Anche la sinagoga italiana di Ancona seguirà la stessa sorte di quella levantina, nel 1932 infatti verrà fatta demolire dalle autorità fasciste con il pretesto della realizzazione del nuovo Corso Stamura, mentre per salvarla sarebbe stato sufficiente spostare di pochi metri il tracciato, ancora in fase di progettazione. Lo splendido Aròn, con le Tavole della Legge incise sulle porte d’argento, è oggi mortificato nel piccolo tempio allestito sotto la sala di quello levantino.
Ma la sinagoga non è l’unica vittima di quel triste periodo poiché dalle Marche furono deportati in Germania 157 ebrei, ne tornarono quindici.
Ciascuno degli argomenti, qui appena sfiorati, richiederebbe un più attento approfondimento poiché, come diceva lo storico Marc Blok, che nel ‘43 ad Auschwitz pagò con la vita il suo essere ebreo, “l’incomprensione del presente deriva dall’ignoranza del passato”.
M.Luisa Moscati Benigni
Conferenza al Rotary Club di Ancona- novembre 1998
Note
1 – Cognomi ebraici derivati da centri marchigiani: Ascoli, Barchi, Belforte, Cagli, Camerino, Cingoli, Corinaldi, Da Fano, D’Ancona, Della Pergola, D’Urbino, Fano, Jesi, Macerata, Mondolfo/i, Montebarocci, Montefiore/i, Osimo, Pesaro, Pergola, Recanati, Senigaglia, Sinigallia, Tolentino, Urbino/i.
2 – Sono ebrei italiani, o di rito italiano, sia quelli già presenti a Roma prima dell’Era Volgare, sia i discendenti di quei 5.000 schiavi portati da Tito nel 70, per far più imponente il suo ingresso a Roma.

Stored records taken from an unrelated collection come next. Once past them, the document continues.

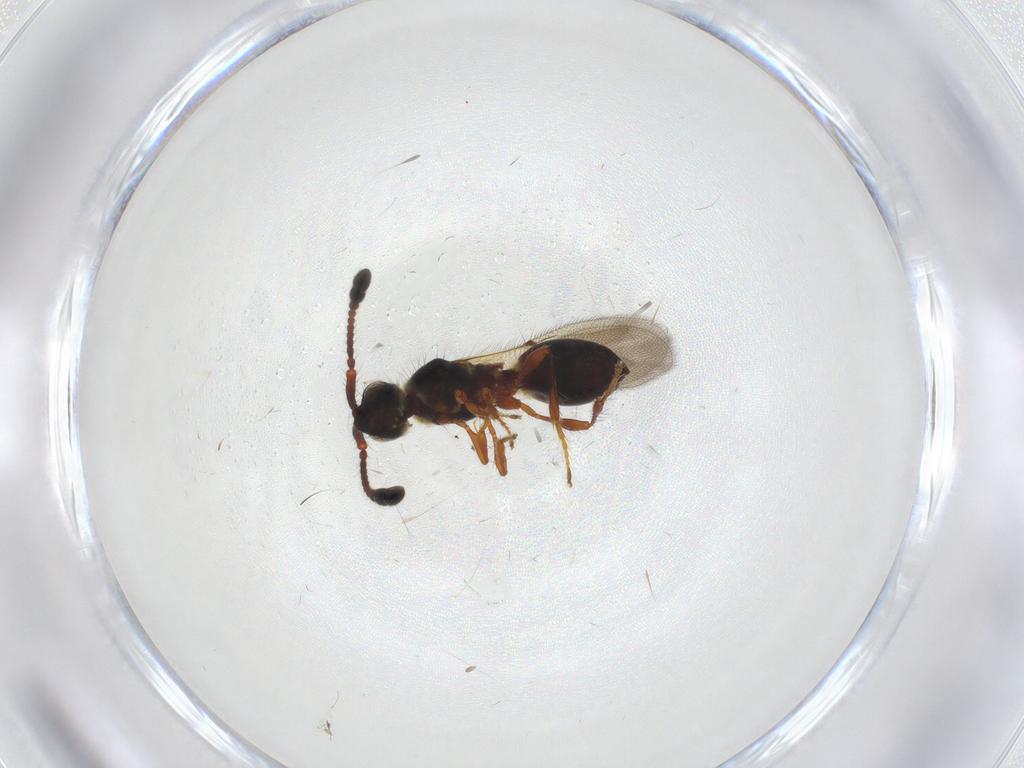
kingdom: Animalia
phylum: Arthropoda
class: Insecta
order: Hymenoptera
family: Diapriidae
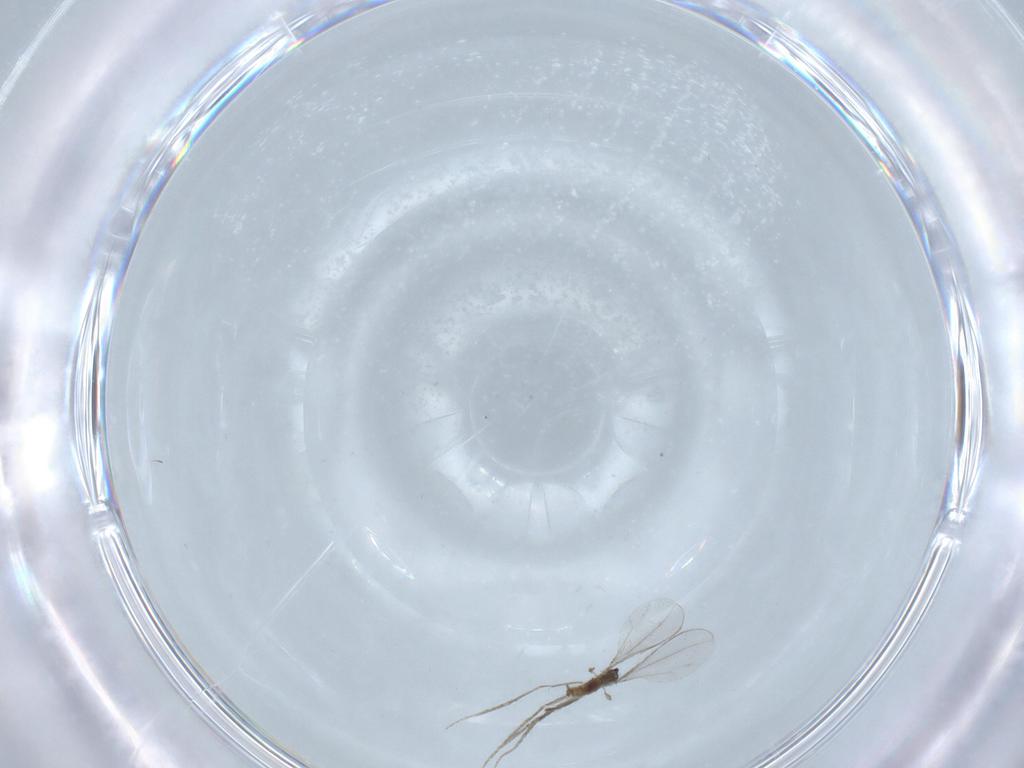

Poiché saranno riscattati dalla comunità ebraica romana, è evidente che questa era già una presenza consolidata e consistente.
3 -Av, mese del calendario ebraico, luglio/agosto, il giorno 9 gli ebrei di ogni parte del mondo ricordano, con digiuni e preghiere, la distruzione del sacro Tempio di Gerusalemme ad opera di Tito.
4 – Feroso C., Gli Ebrei Portoghesi sotto Paolo IV, Foligno, 1884.
5 – Bergdolt K., La peste nera e la fine del Medioevo, ed. Piemme, Casale Monferrato, 1997.
6 – Moscati M.L., Itinerari ebraici delle Marche, Marsilio, Venezia, 1996, pag.77
7 – I primi ebrei prestatori che cominciano ad operare nelle Marche li troviamo inizialmente in società con quelli cristiani, quando questi ultimi sono ormai prossimi ad interrompere, almeno ufficialmente, l’attività feneratizia pena la scomunica. Ad Ascoli nel 1297 si costituisce un primo consorzio di 22 prestatori;: tre ebrei romani, Angeletto e Muscetto figli di Gennatano e Sabbato di Mosè, entrano in società con 19 cristiani, fiorentini e aretini, e stipulano un contratto con il Comune il 24 ottobre di quell’anno..
8 – Bonazzoli V., Il prestito ebraico nelle economie cittadine delle Marche, in Quaderni monografici di “Proposte e Ricerche”, Ancona 1990.